Leningrad (previously and once again known as St. Petersburg) during Hitler’s invasion in 1941 – 42. Furniture, park benches, wooden signs and floorboards of bombed out buildings provide fuel for fires to keep from freezing in the winter. With all its resources devoted to holding the Germans at bay and many supply lines cut, there is little food to go around. Desperation abounds as people are literally dying of hunger, the meager and inadequate rations not nearly sufficient to sustain them. Bread flour is stretched by adding sawdust. Anything remotely edible including pigeons, pets, and worse are consumed to stave off starvation. Crime is rampant and the police and Army are barely containing order. Welcome to The City of Thieves.
These bleak and at times gruesome conditions are the scenery behind which, Lev Beniov recounts one fateful week as a Jewish teenager in Piter (the local’s defiant nick-name for their city). His first person narrative is constructed from a series of interviews with his grandson David, a writer. It is never entirely clear whether this is in fact, the author David Benioff and whether any or all of the book actually happened. But more about that later.

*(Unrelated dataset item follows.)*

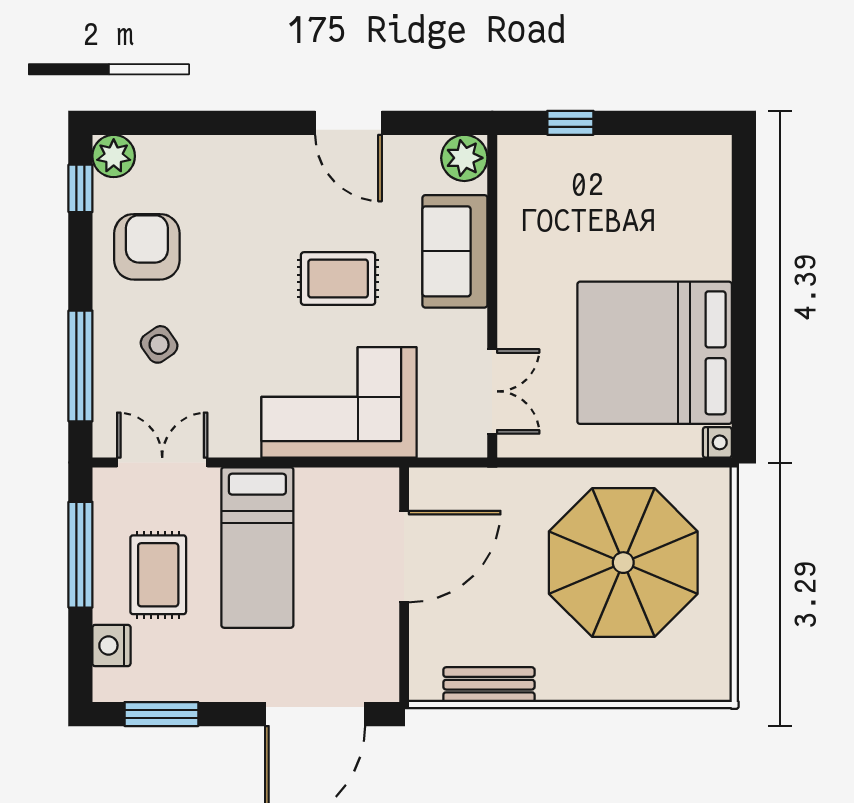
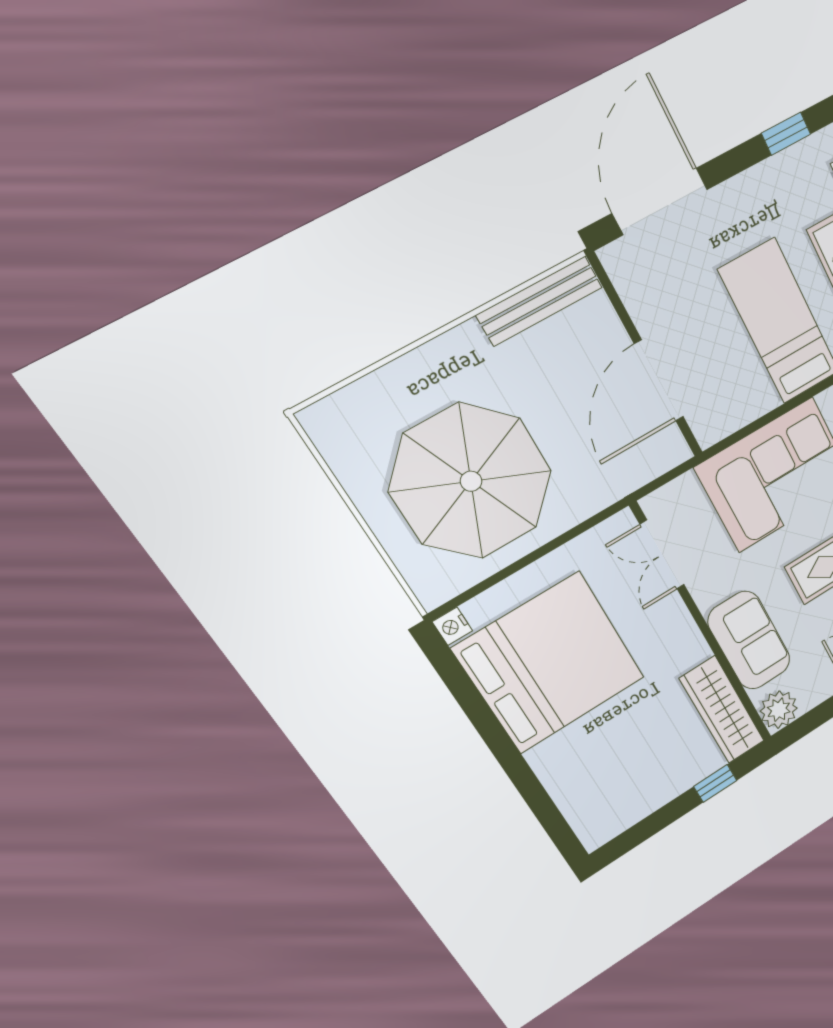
wardrobe: (521, 197) -> (722, 710), added
bench: (489, 685) -> (540, 301), width x1.36
window: (161, 714) -> (786, 134), width x0.67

During this week Lev is arrested and thrown in jail for a petty crime. Fearing certain execution (there were no provisions to be wasted on criminals) he and his Cossack cell mate Kolya are released from jail only after agreeing to help an officer in the secret police on a seemingly impossible task: find a dozen fresh eggs for his daughter’s wedding cake. This juxtaposition of desolation and humor are intertwined throughout The City of Thieves. Their search behind enemy lines outside Leningrad leads to adventure including a narrow escape with German soldiers, several altercations with Soviet partisans fighting to liberate their country, a genuine friendship between Lev and Kolya and Lev meeting the love of his life and eventual wife.
But in City of Thieves, Benioff brings us much more than a thrilling page turner. His descriptive narrative is rich, his characters believable. Lev and Kolya are in many ways polar opposites – a naïve shy intellectual vs. an outgoing, confident playboy, respectively. Anti-Semitism in the Soviet Union is only thinly veiled and thrown together by circumstance, they both learn to look beyond society’s stereotypes.
Lev tells David as he begins to recount his story that he doesn’t remember all the details and that David should just make up the rest. He is, after all, a writer. Whether City of Thieves is in fact, a true story, historical fiction, or somewhere in between, is a curiosity but of little concern. It is an exciting and important read.